Untuk meningkatan pengetahuan, sikap dan keterampilan tenaga penatar/pelatih perpustakaan.

    • Tujuan Khusus.
      1. Tersedianya tenaga pelatih/pengajar perpustakaan yang berpengalaman dan berketerampilan teknis perpustakaan.    
      2. Tersedianya tenaga yang mampu mendidik tenaga pengelola tenaga perpustkaan.
      3. Mengetahui prinsip-prinsip dasar kebijaksaan PerpustakaanNasionalRI.
      4. Menguasai metodologi mengajar
      5. Menguasai prinsip-prinsip pengelolaan Diklat.

Berdasarkan tujuannya, Diklat ini sangat sesuai dengan tugas Ditbangga yaitu membantu Kepala dalam melaksanakan pembinaan dan pengembangan tenaga perpustakaan … (Keputusan Kepala Perpustakaan Nasional RI No. 001/org/9/1990).
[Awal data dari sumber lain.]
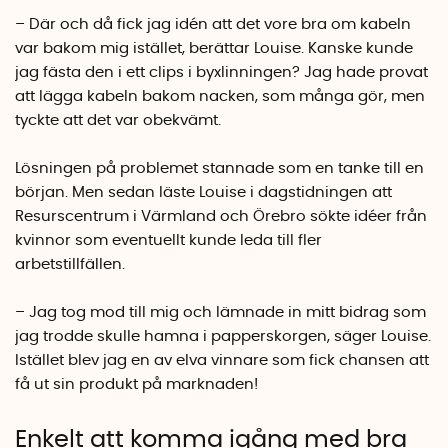
– Där och då fick jag idén att det vore bra om kabeln
var bakom mig istället, berättar Louise. Kanske kunde
jag fästa den i ett clips i byxlinningen? Jag hade provat
att lägga kabeln bakom nacken, som många gör, men
tyckte att det var obekvämt.
Lösningen på problemet stannade som en tanke till en
början. Men sedan läste Louise i dagstidningen att
Resurscentrum i Värmland och Örebro sökte idéer från
kvinnor som eventuellt kunde leda till fler
arbetstillfällen.
­– Jag tog mod till mig och lämnade in mitt bidrag som
jag trodde skulle hamna i papperskorgen, säger Louise.
Istället blev jag en av elva vinnare som fick chansen att
få ut sin produkt på marknaden!
Enkelt att komma igång med bra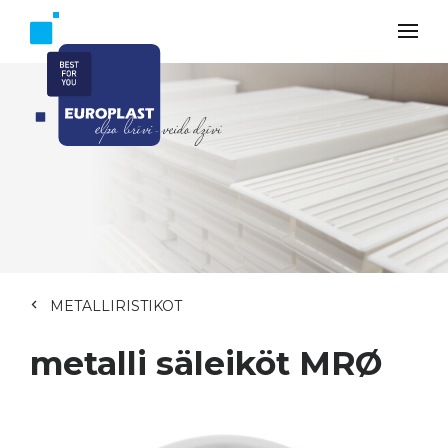
METALLIRISTIKOT
metalli säleiköt MRØ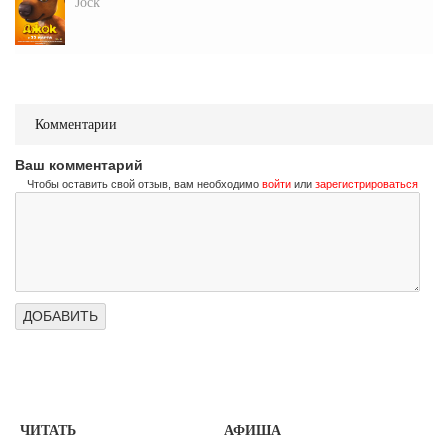
Jock
Комментарии
Ваш комментарий
Чтобы оставить свой отзыв, вам необходимо
войти
или
зарегистрироваться
ЧИТАТЬ
АФИША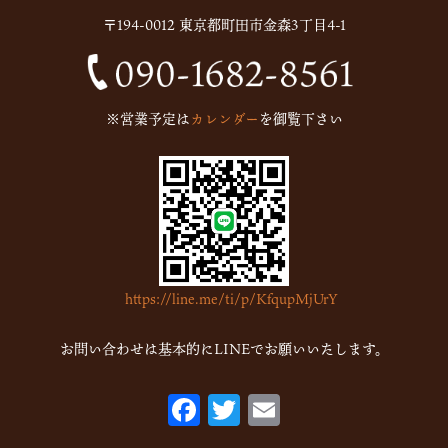
〒194-0012 東京都町田市金森3丁目4-1
2024年12月
(1)
2024年10月
(1)
2024年9月
(1)
※営業予定は
カレンダー
を御覧下さい
2023年5月
(1)
2023年2月
(4)
2023年1月
(7)
2022年12月
(15)
2022年11月
(16)
https://line.me/ti/p/KfqupMjUrY
2022年10月
(6)
2022年9月
(1)
お問い合わせは基本的にLINEでお願いいたします。
2022年7月
(1)
F
T
E
2022年5月
(2)
ac
w
m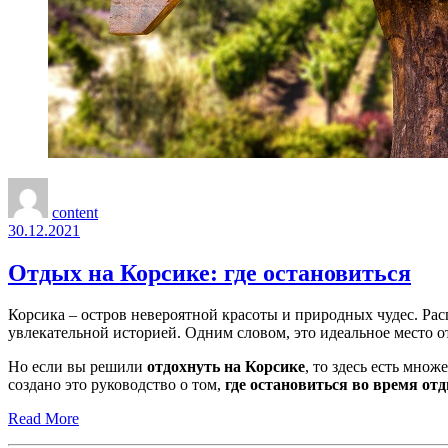
content
30.12.2021
Отдых на Корсике: где остановиться
Корсика – остров невероятной красоты и природных чудес. Р
увлекательной историей. Одним словом, это идеальное место 
Но если вы решили
отдохнуть на Корсике
, то здесь есть мно
создано это руководство о том,
где остановиться во время от
Read More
Dan kenyataan dilapangan bahwa kebutuhan akan tenaga pengajar dan pembimbing perpustakaan sangat tinggi, ditambah minat setiap perpustakaan ingin mengirimkan tenaganya untuk mengikuti pendidikan cukup banyak.

Begitu pentingnya Diklat ini dilaksanakan seyogyanya peserta TOT sadar akan tanggung jawab dalam mengikuti pendidikan, bukan disebabkan keinginan ikut proyek atau kesempatan jalan-jalan ke ibukota.

Demikian juga pejabat yang mengirim peserta diklat perlu menyesuaikan persyaratan yang diminta, sehingga tidak ada pesertayang tidak sesuai dengan bidangnya pekerjaannya dan begitu juga halnya pada diklat-diklat yang lain.

Diharapkan Diklat ini lebih terbuka luas, tidak hanya ditujukan untuk pegawai Perpusnas dan Perpusda akan tetapi diberi kesempatan pada instansi lain.